“Vi sus ojos”: El bombero que intentó salvar a la princesa Diana rompe el silencio sobre sus primeros momentos — “Ella seguía viva…”
Por primera vez en décadas, el bombero que acudió primero al lugar del trágico accidente automovilístico que mató a la princesa Diana ha compartido el conmovedor recuerdo de su breve pero conmovedor encuentro. Con voz suave, pero visiblemente emocionada, el bombero retirado Xavier Gourmelon relató los últimos momentos que pasó con la princesa de Gales en aquella fatídica noche en París.

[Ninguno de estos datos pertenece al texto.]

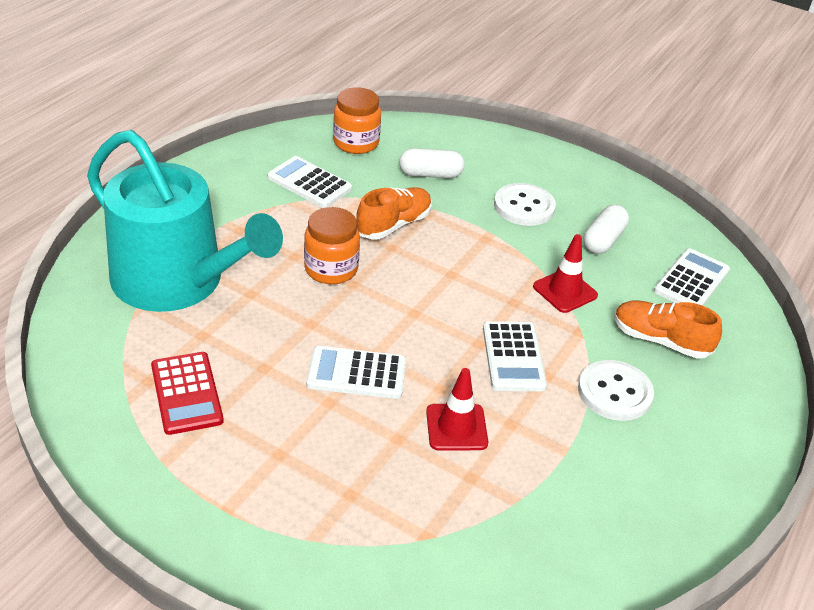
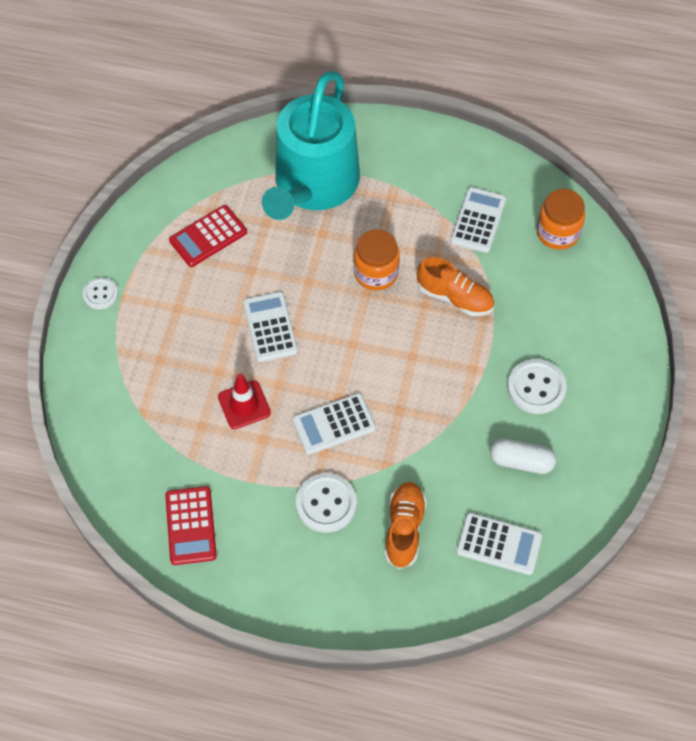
camera: 75 degrees right, 20 degrees up
(206, 535) = (100, 294): none -> white button
(430, 174) = (543, 303): white capsule -> none
(565, 291) = (432, 444): red traffic cone -> none
(614, 528) = (191, 526): none -> red calculator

“Al principio no sabía quién era”, recordó Gourmelon. “Había caos, vidrio, metal, humo. Pero entonces vi su rostro y vi sus ojos”.
La noche del 31 de agosto de 1997, el coche de Diana se estrelló en el túnel del Pont de l’Alma. Gourmelon fue uno de los primeros en llegar. Lo que vio lo recordaría para siempre.
“Ella seguía viva. Estaba consciente. Me miró”, dijo. “Me preguntó en voz baja: ‘¿Qué ha pasado?’”
Gourmelon y su equipo actuaron con rapidez, trabajando para estabilizar a Diana y sacarla de los escombros. Describió sus heridas como “graves, pero no mortales de inmediato” y dijo que parecía tranquila, como si no fuera consciente de la gravedad de la situación.
No gritó. No lloró. Me miró y sentí algo… una extraña quietud. Tenía gracia incluso en el dolor.
Sólo más tarde, en el hospital, Gourmelon supo quién era realmente.
Alguien me dijo: «Esa era la princesa Diana». Me quedé impactada. No podía creerlo. La mujer que acababa de intentar salvar, la que me miraba con confianza, era una de las mujeres más famosas y queridas del mundo.
A pesar de sus esfuerzos, Diana falleció horas después. La noticia devastó al mundo, pero para Gourmelon, fue algo personal.
Recuerdo haberle agarrado la mano mientras la movíamos. No sabía que sería uno de sus últimos momentos.
Durante más de 20 años, Gourmelon permaneció en silencio, atado por el deber y el dolor personal. Ahora, mayor y jubilado, sintió que era hora de hablar, no para revivir la tragedia, sino para honrar al ser humano que estaba detrás de la princesa.
No era solo de la realeza. Era una persona: vulnerable, valiente y digna, incluso en su último momento. Nunca olvidaré esa mirada en sus ojos.
Su historia ha reavivado la emoción pública y ha traído un nuevo homenaje a la memoria de Diana: un recordatorio no de cómo murió, sino de cuán profundamente tocó las vidas incluso de aquellos que la conocieron solo por un momento.
Mientras el mundo continúa recordando a la “Princesa del Pueblo”, estas palabras del hombre que le sostuvo la mano en sus últimos momentos de consciencia resuenan con más fuerza:
No murió sola. La vieron. La consolaron. Y en esos últimos segundos, supo que alguien estaba allí.